All entries must be given again exactly as written.

(Excerpts from a dataset)

----------

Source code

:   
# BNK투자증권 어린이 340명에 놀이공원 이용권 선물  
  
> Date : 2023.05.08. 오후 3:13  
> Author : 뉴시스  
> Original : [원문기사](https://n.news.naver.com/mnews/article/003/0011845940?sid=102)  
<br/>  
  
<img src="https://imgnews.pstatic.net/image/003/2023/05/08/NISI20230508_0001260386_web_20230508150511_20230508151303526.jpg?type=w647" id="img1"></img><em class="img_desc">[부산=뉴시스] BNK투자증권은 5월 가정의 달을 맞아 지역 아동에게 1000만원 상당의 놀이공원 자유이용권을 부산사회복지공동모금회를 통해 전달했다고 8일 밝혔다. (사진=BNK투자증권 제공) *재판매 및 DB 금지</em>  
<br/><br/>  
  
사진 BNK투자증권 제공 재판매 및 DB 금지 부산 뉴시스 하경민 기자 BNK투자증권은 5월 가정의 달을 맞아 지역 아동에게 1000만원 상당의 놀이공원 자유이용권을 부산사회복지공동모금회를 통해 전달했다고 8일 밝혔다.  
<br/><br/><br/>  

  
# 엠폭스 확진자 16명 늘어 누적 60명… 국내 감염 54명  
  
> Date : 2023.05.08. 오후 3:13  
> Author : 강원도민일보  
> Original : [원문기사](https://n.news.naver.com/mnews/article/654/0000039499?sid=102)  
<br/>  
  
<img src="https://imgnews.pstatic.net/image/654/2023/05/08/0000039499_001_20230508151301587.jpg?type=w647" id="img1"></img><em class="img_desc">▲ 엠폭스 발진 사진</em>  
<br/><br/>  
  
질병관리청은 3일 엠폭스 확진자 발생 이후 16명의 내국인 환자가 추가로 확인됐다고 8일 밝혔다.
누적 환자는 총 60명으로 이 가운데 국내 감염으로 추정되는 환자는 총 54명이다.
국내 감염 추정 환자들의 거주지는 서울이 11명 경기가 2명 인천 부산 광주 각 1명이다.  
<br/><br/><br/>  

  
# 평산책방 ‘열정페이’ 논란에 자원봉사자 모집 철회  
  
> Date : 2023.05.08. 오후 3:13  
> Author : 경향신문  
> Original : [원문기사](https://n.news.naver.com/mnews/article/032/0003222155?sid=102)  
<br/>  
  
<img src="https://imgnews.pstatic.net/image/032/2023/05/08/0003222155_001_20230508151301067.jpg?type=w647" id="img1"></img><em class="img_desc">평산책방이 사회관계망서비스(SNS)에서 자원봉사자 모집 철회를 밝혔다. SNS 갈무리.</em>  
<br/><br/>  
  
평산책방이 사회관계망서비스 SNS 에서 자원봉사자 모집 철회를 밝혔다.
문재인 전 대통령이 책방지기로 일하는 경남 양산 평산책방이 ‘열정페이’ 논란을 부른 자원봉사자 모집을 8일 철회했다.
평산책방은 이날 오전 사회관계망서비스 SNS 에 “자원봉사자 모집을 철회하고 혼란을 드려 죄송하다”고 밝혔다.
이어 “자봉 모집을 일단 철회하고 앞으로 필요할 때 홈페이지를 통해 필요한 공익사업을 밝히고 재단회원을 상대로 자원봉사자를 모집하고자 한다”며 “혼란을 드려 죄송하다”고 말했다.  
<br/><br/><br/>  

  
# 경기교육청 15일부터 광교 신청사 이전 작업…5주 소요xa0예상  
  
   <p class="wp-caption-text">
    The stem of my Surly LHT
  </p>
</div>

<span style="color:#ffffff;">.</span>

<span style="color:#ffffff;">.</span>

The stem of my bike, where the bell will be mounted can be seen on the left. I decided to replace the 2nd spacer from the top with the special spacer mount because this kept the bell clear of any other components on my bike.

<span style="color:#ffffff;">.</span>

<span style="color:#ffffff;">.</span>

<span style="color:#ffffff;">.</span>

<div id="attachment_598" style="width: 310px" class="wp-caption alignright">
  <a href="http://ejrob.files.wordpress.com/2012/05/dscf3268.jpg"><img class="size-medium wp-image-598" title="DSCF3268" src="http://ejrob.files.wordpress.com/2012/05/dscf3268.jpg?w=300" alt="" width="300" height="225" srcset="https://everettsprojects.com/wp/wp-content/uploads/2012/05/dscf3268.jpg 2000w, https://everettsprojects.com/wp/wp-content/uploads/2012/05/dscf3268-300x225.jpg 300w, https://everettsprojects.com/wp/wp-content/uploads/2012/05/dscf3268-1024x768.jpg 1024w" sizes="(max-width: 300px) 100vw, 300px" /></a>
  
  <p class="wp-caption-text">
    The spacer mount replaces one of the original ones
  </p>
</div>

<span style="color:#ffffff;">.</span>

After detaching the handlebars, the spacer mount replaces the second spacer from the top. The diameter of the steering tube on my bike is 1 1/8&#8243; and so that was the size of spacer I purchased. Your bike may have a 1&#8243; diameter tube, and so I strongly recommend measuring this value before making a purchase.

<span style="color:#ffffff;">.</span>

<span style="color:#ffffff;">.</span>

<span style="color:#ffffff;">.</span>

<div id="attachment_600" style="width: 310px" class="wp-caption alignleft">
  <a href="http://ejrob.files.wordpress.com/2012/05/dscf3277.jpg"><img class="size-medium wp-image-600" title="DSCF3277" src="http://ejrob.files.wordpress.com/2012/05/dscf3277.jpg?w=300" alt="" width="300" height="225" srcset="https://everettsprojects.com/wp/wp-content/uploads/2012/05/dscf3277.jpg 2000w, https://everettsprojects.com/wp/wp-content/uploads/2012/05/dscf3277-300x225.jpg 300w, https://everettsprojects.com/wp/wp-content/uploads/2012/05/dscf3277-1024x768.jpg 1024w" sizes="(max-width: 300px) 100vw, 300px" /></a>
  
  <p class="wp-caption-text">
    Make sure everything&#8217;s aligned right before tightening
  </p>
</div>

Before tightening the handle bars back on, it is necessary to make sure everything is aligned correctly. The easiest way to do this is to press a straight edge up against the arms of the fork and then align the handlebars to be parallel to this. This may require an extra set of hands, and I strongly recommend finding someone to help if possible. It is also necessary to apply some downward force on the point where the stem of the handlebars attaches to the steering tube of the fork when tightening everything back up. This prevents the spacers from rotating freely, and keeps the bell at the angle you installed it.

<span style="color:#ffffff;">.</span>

----------

Solution to this exercise:
Source code

:   
# BNK투자증권 어린이 340명에 놀이공원 이용권 선물  
  
> Date : 2023.05.08. 오후 3:13  
> Author : 뉴시스  
> Original : [원문기사](https://n.news.naver.com/mnews/article/003/0011845940?sid=102)  
<br/>  
  
<img src="https://imgnews.pstatic.net/image/003/2023/05/08/NISI20230508_0001260386_web_20230508150511_20230508151303526.jpg?type=w647" id="img1"></img><em class="img_desc">[부산=뉴시스] BNK투자증권은 5월 가정의 달을 맞아 지역 아동에게 1000만원 상당의 놀이공원 자유이용권을 부산사회복지공동모금회를 통해 전달했다고 8일 밝혔다. (사진=BNK투자증권 제공) *재판매 및 DB 금지</em>  
<br/><br/>  
  
사진 BNK투자증권 제공 재판매 및 DB 금지 부산 뉴시스 하경민 기자 BNK투자증권은 5월 가정의 달을 맞아 지역 아동에게 1000만원 상당의 놀이공원 자유이용권을 부산사회복지공동모금회를 통해 전달했다고 8일 밝혔다.  
<br/><br/><br/>  

  
# 엠폭스 확진자 16명 늘어 누적 60명… 국내 감염 54명  
  
> Date : 2023.05.08. 오후 3:13  
> Author : 강원도민일보  
> Original : [원문기사](https://n.news.naver.com/mnews/article/654/0000039499?sid=102)  
<br/>  
  
<img src="https://imgnews.pstatic.net/image/654/2023/05/08/0000039499_001_20230508151301587.jpg?type=w647" id="img1"></img><em class="img_desc">▲ 엠폭스 발진 사진</em>  
<br/><br/>  
  
질병관리청은 3일 엠폭스 확진자 발생 이후 16명의 내국인 환자가 추가로 확인됐다고 8일 밝혔다.
누적 환자는 총 60명으로 이 가운데 국내 감염으로 추정되는 환자는 총 54명이다.
국내 감염 추정 환자들의 거주지는 서울이 11명 경기가 2명 인천 부산 광주 각 1명이다.  
<br/><br/><br/>  

  
# 평산책방 ‘열정페이’ 논란에 자원봉사자 모집 철회  
  
> Date : 2023.05.08. 오후 3:13  
> Author : 경향신문  
> Original : [원문기사](https://n.news.naver.com/mnews/article/032/0003222155?sid=102)  
<br/>  
  
<img src="https://imgnews.pstatic.net/image/032/2023/05/08/0003222155_001_20230508151301067.jpg?type=w647" id="img1"></img><em class="img_desc">평산책방이 사회관계망서비스(SNS)에서 자원봉사자 모집 철회를 밝혔다. SNS 갈무리.</em>  
<br/><br/>  
  
평산책방이 사회관계망서비스 SNS 에서 자원봉사자 모집 철회를 밝혔다.
문재인 전 대통령이 책방지기로 일하는 경남 양산 평산책방이 ‘열정페이’ 논란을 부른 자원봉사자 모집을 8일 철회했다.
평산책방은 이날 오전 사회관계망서비스 SNS 에 “자원봉사자 모집을 철회하고 혼란을 드려 죄송하다”고 밝혔다.
이어 “자봉 모집을 일단 철회하고 앞으로 필요할 때 홈페이지를 통해 필요한 공익사업을 밝히고 재단회원을 상대로 자원봉사자를 모집하고자 한다”며 “혼란을 드려 죄송하다”고 말했다.  
<br/><br/><br/>  

  
# 경기교육청 15일부터 광교 신청사 이전 작업…5주 소요xa0예상  
  
   <p class="wp-caption-text">
    The stem of my Surly LHT
  </p>
</div>

<span style="color:#ffffff;">.</span>

<span style="color:#ffffff;">.</span>

The stem of my bike, where the bell will be mounted can be seen on the left. I decided to replace the 2nd spacer from the top with the special spacer mount because this kept the bell clear of any other components on my bike.

<span style="color:#ffffff;">.</span>

<span style="color:#ffffff;">.</span>

<span style="color:#ffffff;">.</span>

<div id="attachment_598" style="width: 310px" class="wp-caption alignright">
  <a href="http://ejrob.files.wordpress.com/2012/05/dscf3268.jpg"><img class="size-medium wp-image-598" title="DSCF3268" src="http://ejrob.files.wordpress.com/2012/05/dscf3268.jpg?w=300" alt="" width="300" height="225" srcset="https://everettsprojects.com/wp/wp-content/uploads/2012/05/dscf3268.jpg 2000w, https://everettsprojects.com/wp/wp-content/uploads/2012/05/dscf3268-300x225.jpg 300w, https://everettsprojects.com/wp/wp-content/uploads/2012/05/dscf3268-1024x768.jpg 1024w" sizes="(max-width: 300px) 100vw, 300px" /></a>
  
  <p class="wp-caption-text">
    The spacer mount replaces one of the original ones
  </p>
</div>

<span style="color:#ffffff;">.</span>

After detaching the handlebars, the spacer mount replaces the second spacer from the top. The diameter of the steering tube on my bike is 1 1/8&#8243; and so that was the size of spacer I purchased. Your bike may have a 1&#8243; diameter tube, and so I strongly recommend measuring this value before making a purchase.

<span style="color:#ffffff;">.</span>

<span style="color:#ffffff;">.</span>

<span style="color:#ffffff;">.</span>

<div id="attachment_600" style="width: 310px" class="wp-caption alignleft">
  <a href="http://ejrob.files.wordpress.com/2012/05/dscf3277.jpg"><img class="size-medium wp-image-600" title="DSCF3277" src="http://ejrob.files.wordpress.com/2012/05/dscf3277.jpg?w=300" alt="" width="300" height="225" srcset="https://everettsprojects.com/wp/wp-content/uploads/2012/05/dscf3277.jpg 2000w, https://everettsprojects.com/wp/wp-content/uploads/2012/05/dscf3277-300x225.jpg 300w, https://everettsprojects.com/wp/wp-content/uploads/2012/05/dscf3277-1024x768.jpg 1024w" sizes="(max-width: 300px) 100vw, 300px" /></a>
  
  <p class="wp-caption-text">
    Make sure everything&#8217;s aligned right before tightening
  </p>
</div>

Before tightening the handle bars back on, it is necessary to make sure everything is aligned correctly. The easiest way to do this is to press a straight edge up against the arms of the fork and then align the handlebars to be parallel to this. This may require an extra set of hands, and I strongly recommend finding someone to help if possible. It is also necessary to apply some downward force on the point where the stem of the handlebars attaches to the steering tube of the fork when tightening everything back up. This prevents the spacers from rotating freely, and keeps the bell at the angle you installed it.

<span style="color:#ffffff;">.</span>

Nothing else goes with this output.